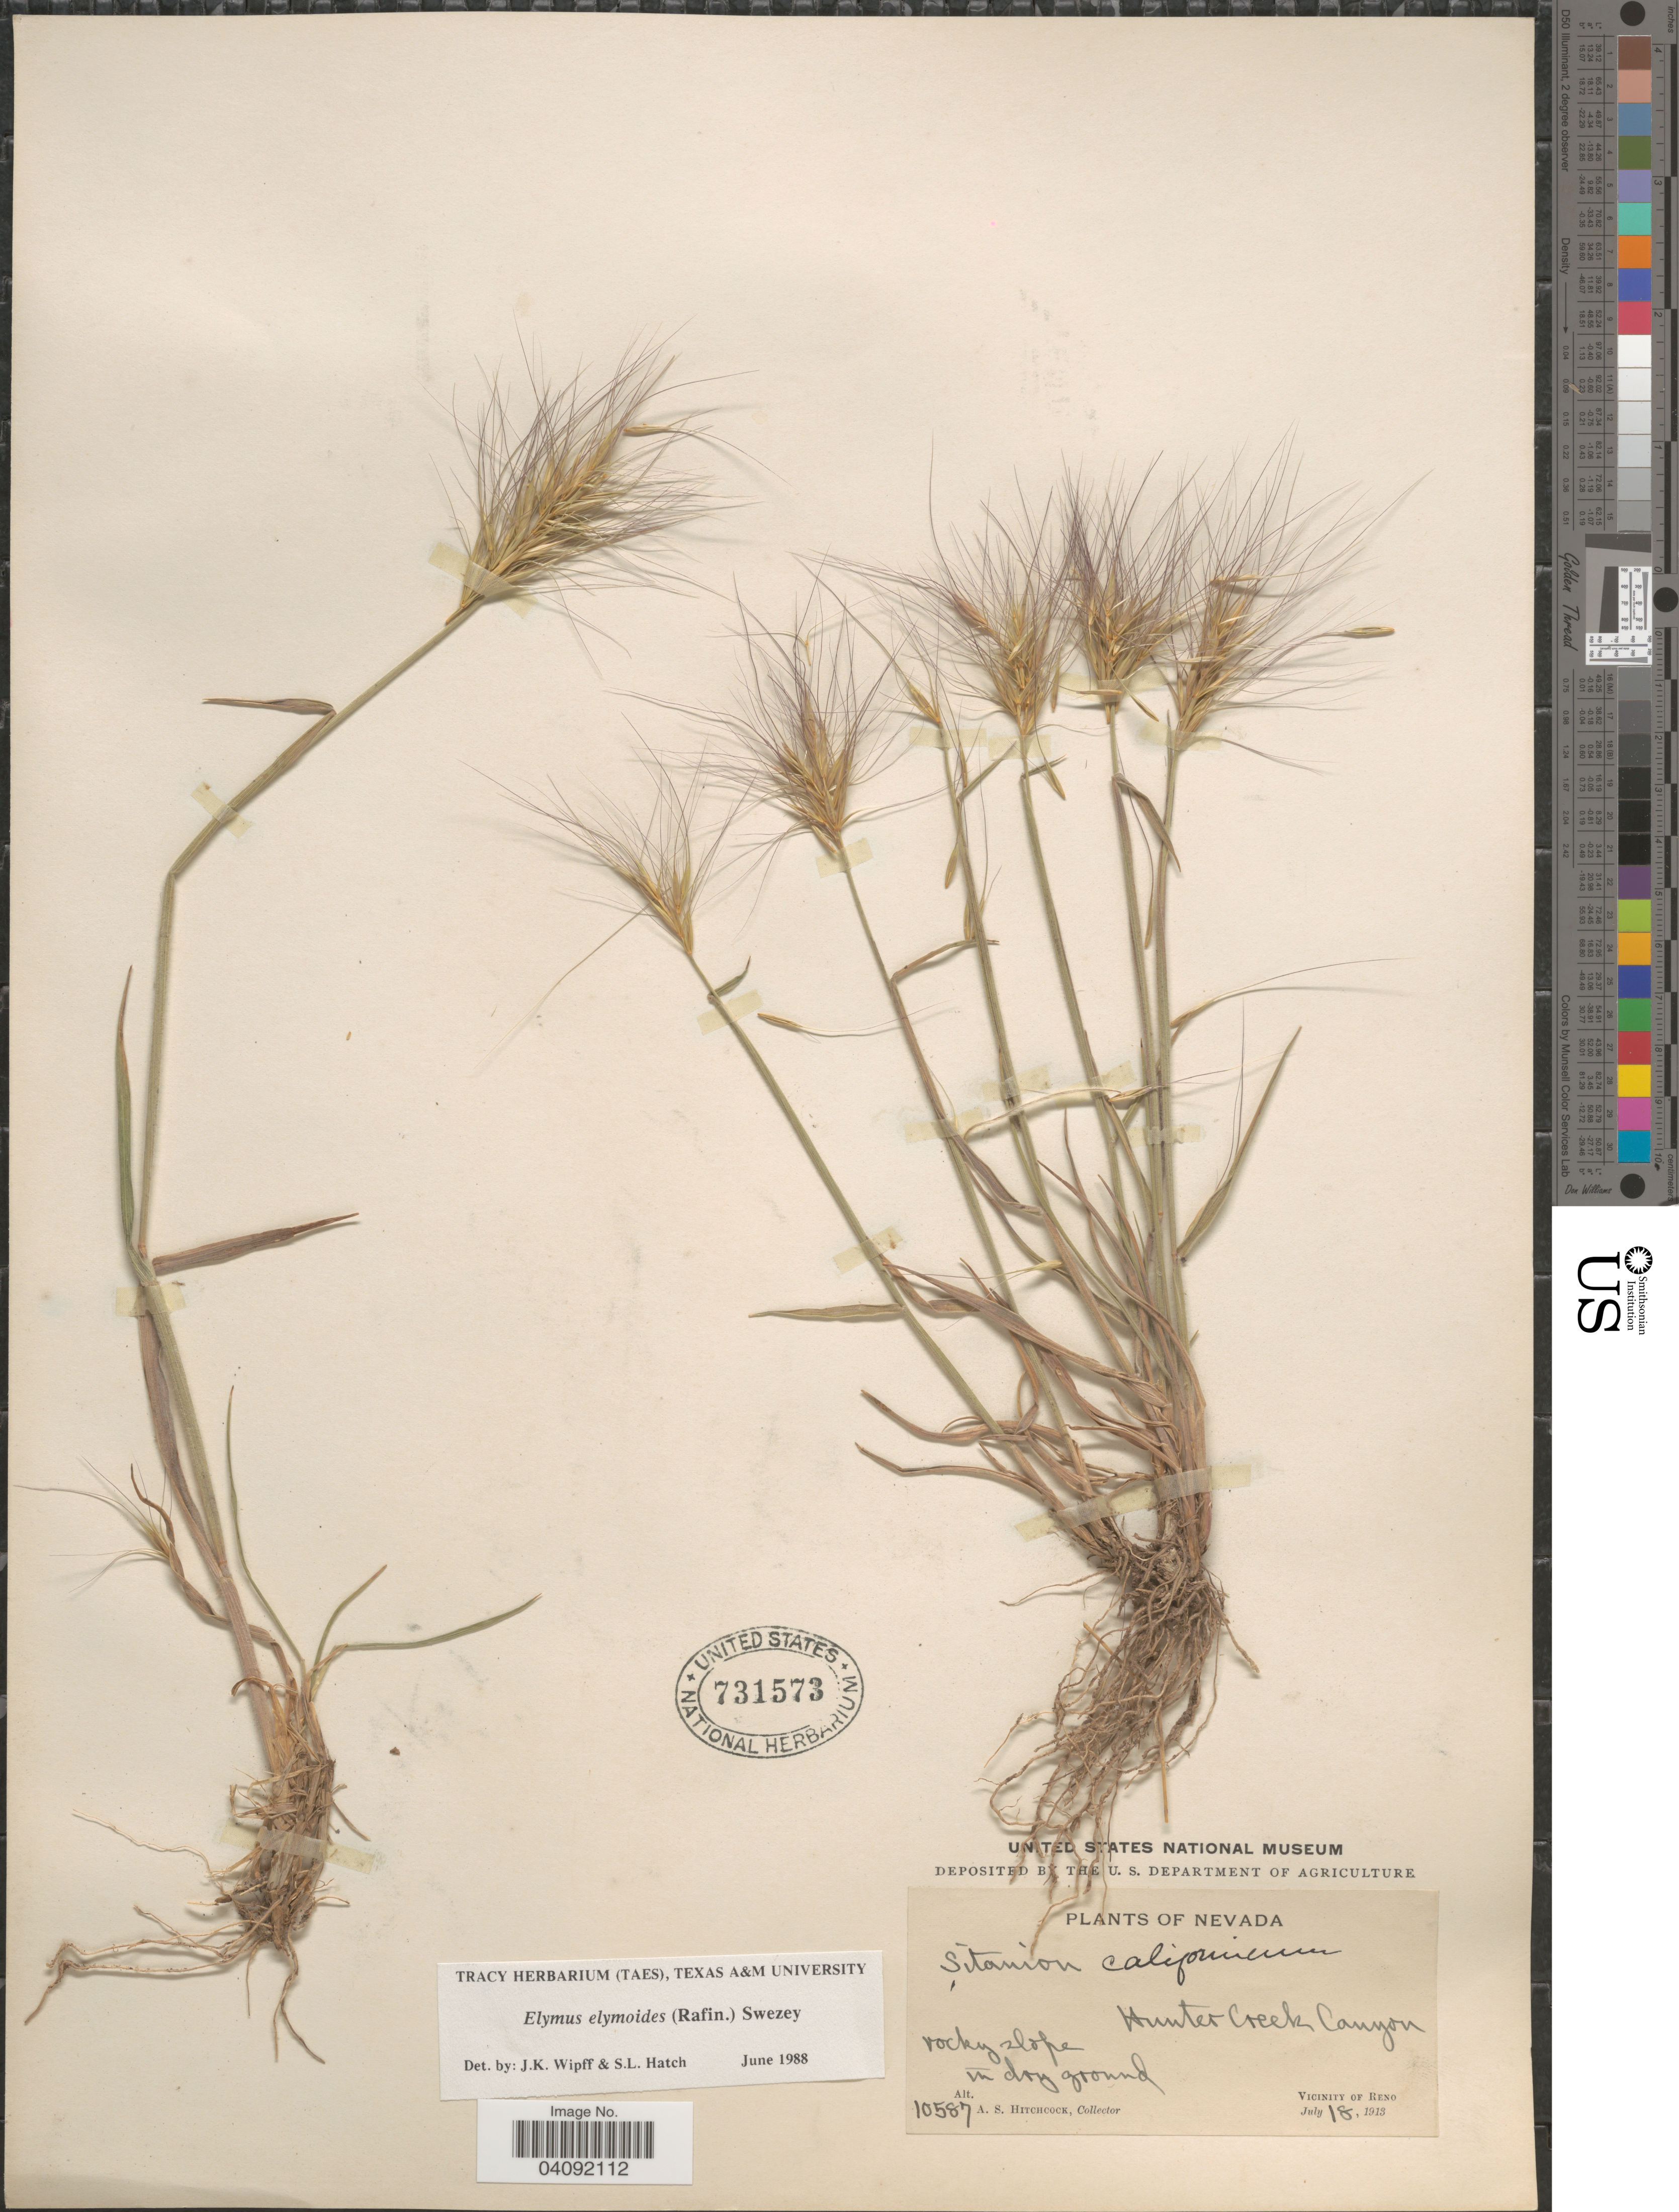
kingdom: Plantae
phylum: Tracheophyta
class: Liliopsida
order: Poales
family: Poaceae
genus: Elymus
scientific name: Elymus elymoides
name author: (Raf.) Swezey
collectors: A. S. Hitchcock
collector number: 10587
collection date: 1913-07-18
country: United States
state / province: Nevada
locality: Hunter Creek Canyon. Vicinity of Reno.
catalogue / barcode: US 731573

* * * * * * *

Copy out every line of the listing above, reproducing each entry word for word, and leave out the picture.

kingdom: Plantae
phylum: Tracheophyta
class: Liliopsida
order: Poales
family: Poaceae
genus: Elymus
scientific name: Elymus elymoides
name author: (Raf.) Swezey
collectors: A. S. Hitchcock
collector number: 10587
collection date: 1913-07-18
country: United States
state / province: Nevada
locality: Hunter Creek Canyon. Vicinity of Reno.
catalogue / barcode: US 731573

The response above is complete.